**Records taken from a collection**
· · · · · · ·
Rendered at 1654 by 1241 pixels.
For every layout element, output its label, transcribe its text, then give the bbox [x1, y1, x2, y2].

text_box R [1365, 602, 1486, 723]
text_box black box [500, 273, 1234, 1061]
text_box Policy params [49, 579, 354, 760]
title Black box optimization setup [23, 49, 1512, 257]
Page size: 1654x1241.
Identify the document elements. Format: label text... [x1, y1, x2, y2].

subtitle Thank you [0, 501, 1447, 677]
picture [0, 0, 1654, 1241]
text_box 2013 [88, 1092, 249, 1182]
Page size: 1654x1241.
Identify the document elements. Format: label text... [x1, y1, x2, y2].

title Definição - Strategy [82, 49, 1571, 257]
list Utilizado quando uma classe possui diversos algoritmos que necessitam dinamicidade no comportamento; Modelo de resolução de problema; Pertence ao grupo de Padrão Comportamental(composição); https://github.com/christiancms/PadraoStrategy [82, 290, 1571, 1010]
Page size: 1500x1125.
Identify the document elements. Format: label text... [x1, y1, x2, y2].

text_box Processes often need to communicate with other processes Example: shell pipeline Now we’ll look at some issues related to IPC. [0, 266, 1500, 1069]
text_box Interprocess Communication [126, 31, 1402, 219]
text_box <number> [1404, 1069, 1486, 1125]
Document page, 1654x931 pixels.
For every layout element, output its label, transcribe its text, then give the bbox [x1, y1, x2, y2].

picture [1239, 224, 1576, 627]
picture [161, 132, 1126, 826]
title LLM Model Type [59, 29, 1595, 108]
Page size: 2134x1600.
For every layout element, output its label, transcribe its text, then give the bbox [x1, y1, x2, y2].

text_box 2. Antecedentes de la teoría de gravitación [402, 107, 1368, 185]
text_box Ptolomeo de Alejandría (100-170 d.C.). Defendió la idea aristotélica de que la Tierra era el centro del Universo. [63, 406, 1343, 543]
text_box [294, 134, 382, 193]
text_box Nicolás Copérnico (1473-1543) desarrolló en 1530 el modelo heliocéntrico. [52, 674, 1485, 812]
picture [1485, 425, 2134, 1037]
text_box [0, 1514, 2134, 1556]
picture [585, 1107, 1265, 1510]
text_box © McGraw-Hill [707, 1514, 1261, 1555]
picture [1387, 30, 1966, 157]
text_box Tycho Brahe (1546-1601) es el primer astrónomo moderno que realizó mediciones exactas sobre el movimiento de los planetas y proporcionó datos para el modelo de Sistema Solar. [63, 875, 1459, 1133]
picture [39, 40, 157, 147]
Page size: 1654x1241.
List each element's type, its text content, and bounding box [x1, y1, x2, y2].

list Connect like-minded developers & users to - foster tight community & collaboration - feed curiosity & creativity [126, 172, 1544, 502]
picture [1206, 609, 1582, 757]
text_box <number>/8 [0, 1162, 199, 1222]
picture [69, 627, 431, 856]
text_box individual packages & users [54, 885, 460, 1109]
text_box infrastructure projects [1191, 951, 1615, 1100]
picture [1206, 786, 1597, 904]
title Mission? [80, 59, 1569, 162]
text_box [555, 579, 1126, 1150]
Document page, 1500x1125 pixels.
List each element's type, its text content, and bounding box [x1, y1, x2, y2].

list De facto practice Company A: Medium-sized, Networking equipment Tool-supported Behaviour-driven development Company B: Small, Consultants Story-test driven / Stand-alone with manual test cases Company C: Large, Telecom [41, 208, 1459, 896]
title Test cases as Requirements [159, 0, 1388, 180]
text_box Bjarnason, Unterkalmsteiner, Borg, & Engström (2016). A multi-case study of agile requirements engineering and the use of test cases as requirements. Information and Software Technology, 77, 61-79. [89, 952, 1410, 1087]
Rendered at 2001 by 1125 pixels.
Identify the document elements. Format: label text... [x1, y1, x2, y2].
· · · · · · ·
**The request**
Copy out every line of the records above word for word, from the first record to the last.

**Exercise result**
Rendered at 1654 by 1241 pixels.
For every layout element, output its label, transcribe its text, then give the bbox [x1, y1, x2, y2].

text_box R [1365, 602, 1486, 723]
text_box black box [500, 273, 1234, 1061]
text_box Policy params [49, 579, 354, 760]
title Black box optimization setup [23, 49, 1512, 257]
Page size: 1654x1241.
Identify the document elements. Format: label text... [x1, y1, x2, y2].

subtitle Thank you [0, 501, 1447, 677]
picture [0, 0, 1654, 1241]
text_box 2013 [88, 1092, 249, 1182]
Page size: 1654x1241.
Identify the document elements. Format: label text... [x1, y1, x2, y2].

title Definição - Strategy [82, 49, 1571, 257]
list Utilizado quando uma classe possui diversos algoritmos que necessitam dinamicidade no comportamento; Modelo de resolução de problema; Pertence ao grupo de Padrão Comportamental(composição); https://github.com/christiancms/PadraoStrategy [82, 290, 1571, 1010]
Page size: 1500x1125.
Identify the document elements. Format: label text... [x1, y1, x2, y2].

text_box Processes often need to communicate with other processes Example: shell pipeline Now we’ll look at some issues related to IPC. [0, 266, 1500, 1069]
text_box Interprocess Communication [126, 31, 1402, 219]
text_box <number> [1404, 1069, 1486, 1125]
Document page, 1654x931 pixels.
For every layout element, output its label, transcribe its text, then give the bbox [x1, y1, x2, y2].

picture [1239, 224, 1576, 627]
picture [161, 132, 1126, 826]
title LLM Model Type [59, 29, 1595, 108]
Page size: 2134x1600.
For every layout element, output its label, transcribe its text, then give the bbox [x1, y1, x2, y2].

text_box 2. Antecedentes de la teoría de gravitación [402, 107, 1368, 185]
text_box Ptolomeo de Alejandría (100-170 d.C.). Defendió la idea aristotélica de que la Tierra era el centro del Universo. [63, 406, 1343, 543]
text_box [294, 134, 382, 193]
text_box Nicolás Copérnico (1473-1543) desarrolló en 1530 el modelo heliocéntrico. [52, 674, 1485, 812]
picture [1485, 425, 2134, 1037]
text_box [0, 1514, 2134, 1556]
picture [585, 1107, 1265, 1510]
text_box © McGraw-Hill [707, 1514, 1261, 1555]
picture [1387, 30, 1966, 157]
text_box Tycho Brahe (1546-1601) es el primer astrónomo moderno que realizó mediciones exactas sobre el movimiento de los planetas y proporcionó datos para el modelo de Sistema Solar. [63, 875, 1459, 1133]
picture [39, 40, 157, 147]
Page size: 1654x1241.
List each element's type, its text content, and bounding box [x1, y1, x2, y2].

list Connect like-minded developers & users to - foster tight community & collaboration - feed curiosity & creativity [126, 172, 1544, 502]
picture [1206, 609, 1582, 757]
text_box <number>/8 [0, 1162, 199, 1222]
picture [69, 627, 431, 856]
text_box individual packages & users [54, 885, 460, 1109]
text_box infrastructure projects [1191, 951, 1615, 1100]
picture [1206, 786, 1597, 904]
title Mission? [80, 59, 1569, 162]
text_box [555, 579, 1126, 1150]
Document page, 1500x1125 pixels.
List each element's type, its text content, and bounding box [x1, y1, x2, y2].

list De facto practice Company A: Medium-sized, Networking equipment Tool-supported Behaviour-driven development Company B: Small, Consultants Story-test driven / Stand-alone with manual test cases Company C: Large, Telecom [41, 208, 1459, 896]
title Test cases as Requirements [159, 0, 1388, 180]
text_box Bjarnason, Unterkalmsteiner, Borg, & Engström (2016). A multi-case study of agile requirements engineering and the use of test cases as requirements. Information and Software Technology, 77, 61-79. [89, 952, 1410, 1087]
Rendered at 2001 by 1125 pixels.
Identify the document elements. Format: label text... [x1, y1, x2, y2].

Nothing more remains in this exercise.